Source records:
- - - -

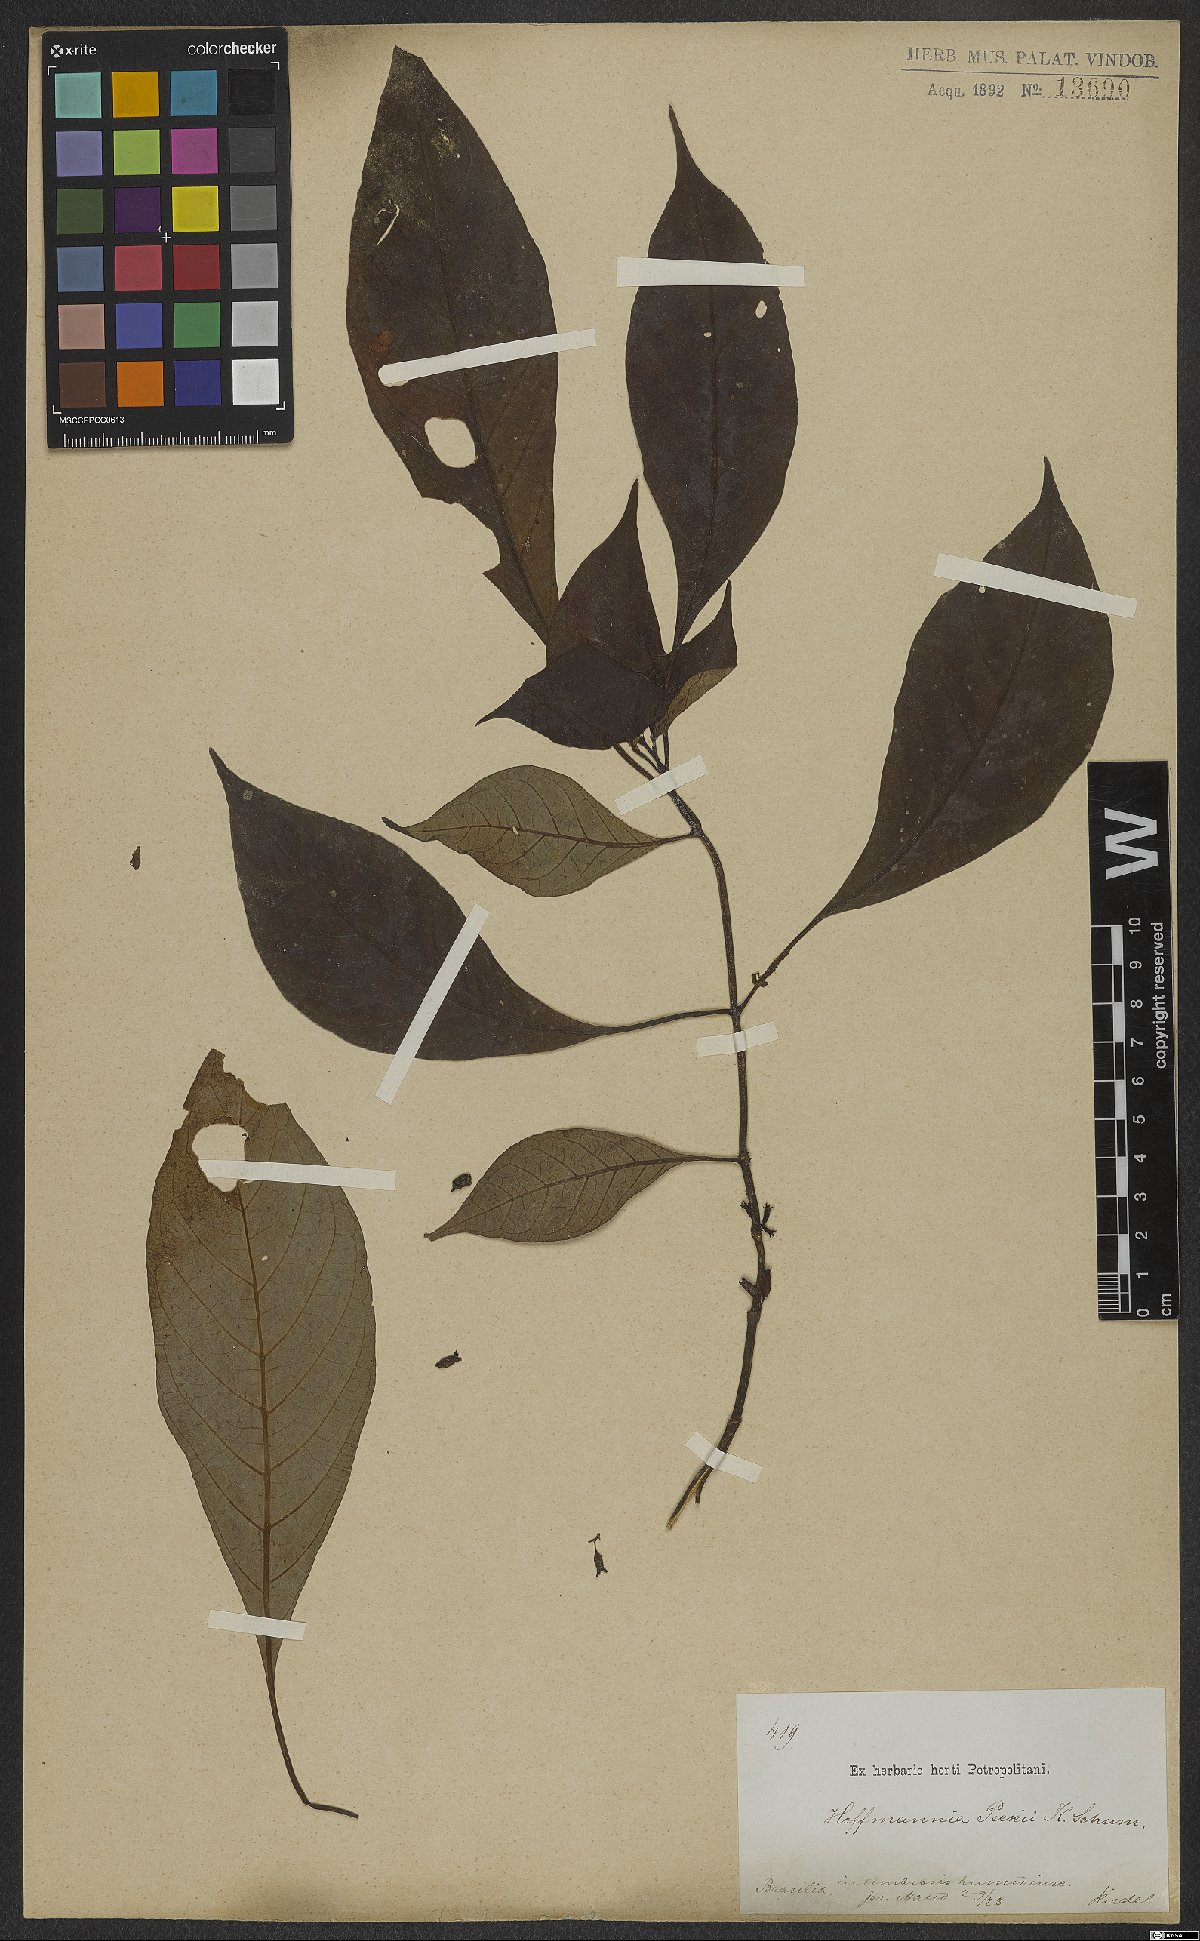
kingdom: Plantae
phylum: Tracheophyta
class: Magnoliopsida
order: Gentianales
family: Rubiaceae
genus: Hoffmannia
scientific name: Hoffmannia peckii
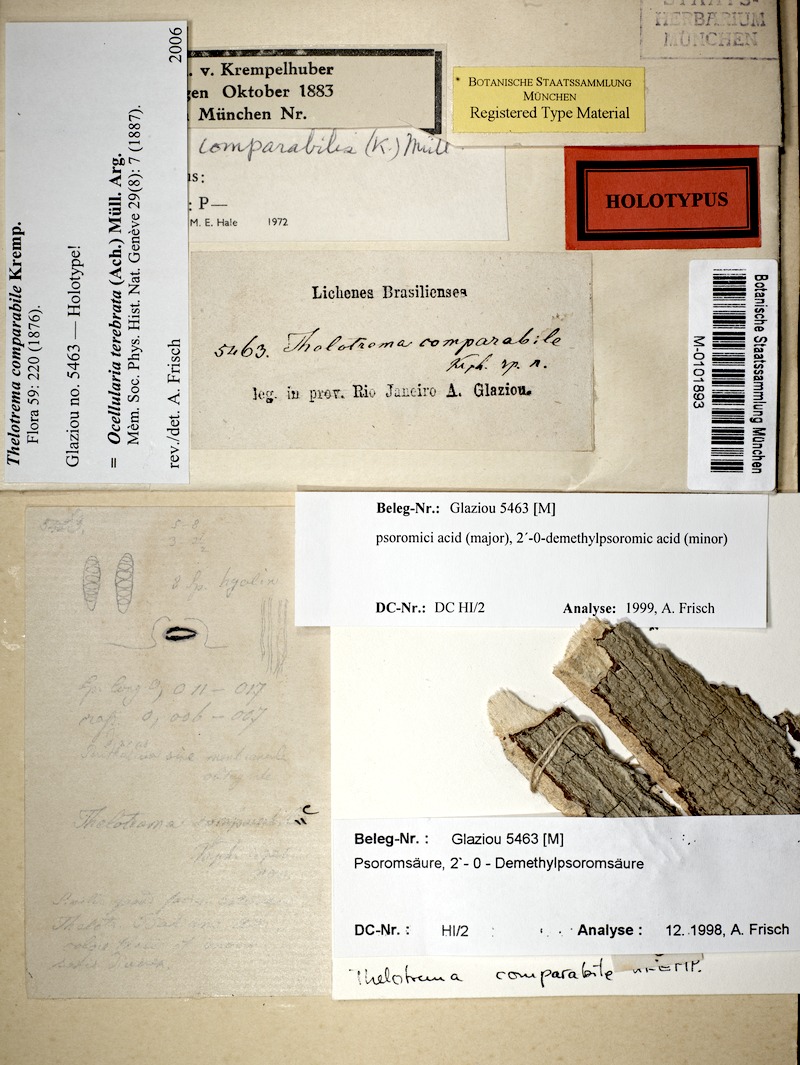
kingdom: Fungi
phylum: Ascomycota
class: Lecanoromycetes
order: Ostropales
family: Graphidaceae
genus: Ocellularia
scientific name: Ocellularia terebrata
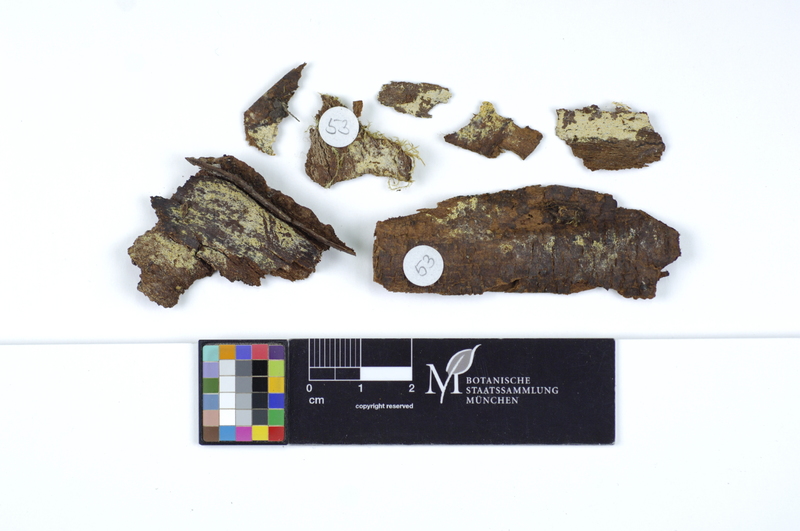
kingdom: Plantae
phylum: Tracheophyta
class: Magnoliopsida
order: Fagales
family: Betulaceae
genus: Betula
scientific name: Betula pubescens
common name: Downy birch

- - - -

**THE REQUEST:**
Repeat every text line from all the rows above, word for word, and leave the pictures out.

**RESULT:**
kingdom: Plantae
phylum: Tracheophyta
class: Magnoliopsida
order: Gentianales
family: Rubiaceae
genus: Hoffmannia
scientific name: Hoffmannia peckii
kingdom: Fungi
phylum: Ascomycota
class: Lecanoromycetes
order: Ostropales
family: Graphidaceae
genus: Ocellularia
scientific name: Ocellularia terebrata
kingdom: Plantae
phylum: Tracheophyta
class: Magnoliopsida
order: Fagales
family: Betulaceae
genus: Betula
scientific name: Betula pubescens
common name: Downy birch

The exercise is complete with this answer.